- Opening Delimiter -

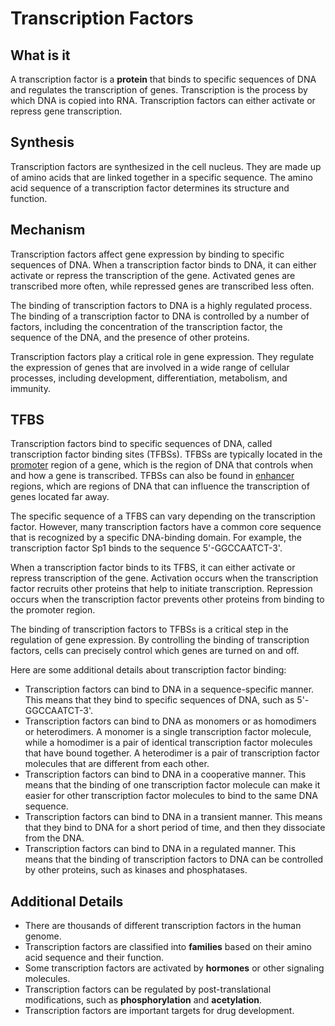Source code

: # Transcription Factors

## What is it

A transcription factor is a **protein** that binds to specific sequences of DNA and regulates the transcription of genes. Transcription is the process by which DNA is copied into RNA. Transcription factors can either activate or repress gene transcription.

## Synthesis

Transcription factors are synthesized in the cell nucleus. They are made up of amino acids that are linked together in a specific sequence. The amino acid sequence of a transcription factor determines its structure and function.

## Mechanism

Transcription factors affect gene expression by binding to specific sequences of DNA. When a transcription factor binds to DNA, it can either activate or repress the transcription of the gene. Activated genes are transcribed more often, while repressed genes are transcribed less often.

The binding of transcription factors to DNA is a highly regulated process. The binding of a transcription factor to DNA is controlled by a number of factors, including the concentration of the transcription factor, the sequence of the DNA, and the presence of other proteins.

Transcription factors play a critical role in gene expression. They regulate the expression of genes that are involved in a wide range of cellular processes, including development, differentiation, metabolism, and immunity.

## TFBS

Transcription factors bind to specific sequences of DNA, called transcription factor binding sites (TFBSs). TFBSs are typically located in the [promoter](Promoter.md) region of a gene, which is the region of DNA that controls when and how a gene is transcribed. TFBSs can also be found in [enhancer](Enhancer.md) regions, which are regions of DNA that can influence the transcription of genes located far away.

The specific sequence of a TFBS can vary depending on the transcription factor. However, many transcription factors have a common core sequence that is recognized by a specific DNA-binding domain. For example, the transcription factor Sp1 binds to the sequence 5'-GGCCAATCT-3'.

When a transcription factor binds to its TFBS, it can either activate or repress transcription of the gene. Activation occurs when the transcription factor recruits other proteins that help to initiate transcription. Repression occurs when the transcription factor prevents other proteins from binding to the promoter region.

The binding of transcription factors to TFBSs is a critical step in the regulation of gene expression. By controlling the binding of transcription factors, cells can precisely control which genes are turned on and off.

Here are some additional details about transcription factor binding:

-   Transcription factors can bind to DNA in a sequence-specific manner. This means that they bind to specific sequences of DNA, such as 5'-GGCCAATCT-3'.
-   Transcription factors can bind to DNA as monomers or as homodimers or heterodimers. A monomer is a single transcription factor molecule, while a homodimer is a pair of identical transcription factor molecules that have bound together. A heterodimer is a pair of transcription factor molecules that are different from each other.
-   Transcription factors can bind to DNA in a cooperative manner. This means that the binding of one transcription factor molecule can make it easier for other transcription factor molecules to bind to the same DNA sequence.
-   Transcription factors can bind to DNA in a transient manner. This means that they bind to DNA for a short period of time, and then they dissociate from the DNA.
-   Transcription factors can bind to DNA in a regulated manner. This means that the binding of transcription factors to DNA can be controlled by other proteins, such as kinases and phosphatases.

## Additional Details

-   There are thousands of different transcription factors in the human genome.
-   Transcription factors are classified into **families** based on their amino acid sequence and their function.
-   Some transcription factors are activated by **hormones** or other signaling molecules.
-   Transcription factors can be regulated by post-translational modifications, such as **phosphorylation** and **acetylation**.
-   Transcription factors are important targets for drug development.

- Closing Delimiter -

▶ **EXERCISE DIRECTIONS**: Leave out the pictures and return every record word for word.

▶ **SOLUTION TO THIS PROBLEM**:
Source code

: # Transcription Factors

## What is it

A transcription factor is a **protein** that binds to specific sequences of DNA and regulates the transcription of genes. Transcription is the process by which DNA is copied into RNA. Transcription factors can either activate or repress gene transcription.

## Synthesis

Transcription factors are synthesized in the cell nucleus. They are made up of amino acids that are linked together in a specific sequence. The amino acid sequence of a transcription factor determines its structure and function.

## Mechanism

Transcription factors affect gene expression by binding to specific sequences of DNA. When a transcription factor binds to DNA, it can either activate or repress the transcription of the gene. Activated genes are transcribed more often, while repressed genes are transcribed less often.

The binding of transcription factors to DNA is a highly regulated process. The binding of a transcription factor to DNA is controlled by a number of factors, including the concentration of the transcription factor, the sequence of the DNA, and the presence of other proteins.

Transcription factors play a critical role in gene expression. They regulate the expression of genes that are involved in a wide range of cellular processes, including development, differentiation, metabolism, and immunity.

## TFBS

Transcription factors bind to specific sequences of DNA, called transcription factor binding sites (TFBSs). TFBSs are typically located in the [promoter](Promoter.md) region of a gene, which is the region of DNA that controls when and how a gene is transcribed. TFBSs can also be found in [enhancer](Enhancer.md) regions, which are regions of DNA that can influence the transcription of genes located far away.

The specific sequence of a TFBS can vary depending on the transcription factor. However, many transcription factors have a common core sequence that is recognized by a specific DNA-binding domain. For example, the transcription factor Sp1 binds to the sequence 5'-GGCCAATCT-3'.

When a transcription factor binds to its TFBS, it can either activate or repress transcription of the gene. Activation occurs when the transcription factor recruits other proteins that help to initiate transcription. Repression occurs when the transcription factor prevents other proteins from binding to the promoter region.

The binding of transcription factors to TFBSs is a critical step in the regulation of gene expression. By controlling the binding of transcription factors, cells can precisely control which genes are turned on and off.

Here are some additional details about transcription factor binding:

-   Transcription factors can bind to DNA in a sequence-specific manner. This means that they bind to specific sequences of DNA, such as 5'-GGCCAATCT-3'.
-   Transcription factors can bind to DNA as monomers or as homodimers or heterodimers. A monomer is a single transcription factor molecule, while a homodimer is a pair of identical transcription factor molecules that have bound together. A heterodimer is a pair of transcription factor molecules that are different from each other.
-   Transcription factors can bind to DNA in a cooperative manner. This means that the binding of one transcription factor molecule can make it easier for other transcription factor molecules to bind to the same DNA sequence.
-   Transcription factors can bind to DNA in a transient manner. This means that they bind to DNA for a short period of time, and then they dissociate from the DNA.
-   Transcription factors can bind to DNA in a regulated manner. This means that the binding of transcription factors to DNA can be controlled by other proteins, such as kinases and phosphatases.

## Additional Details

-   There are thousands of different transcription factors in the human genome.
-   Transcription factors are classified into **families** based on their amino acid sequence and their function.
-   Some transcription factors are activated by **hormones** or other signaling molecules.
-   Transcription factors can be regulated by post-translational modifications, such as **phosphorylation** and **acetylation**.
-   Transcription factors are important targets for drug development.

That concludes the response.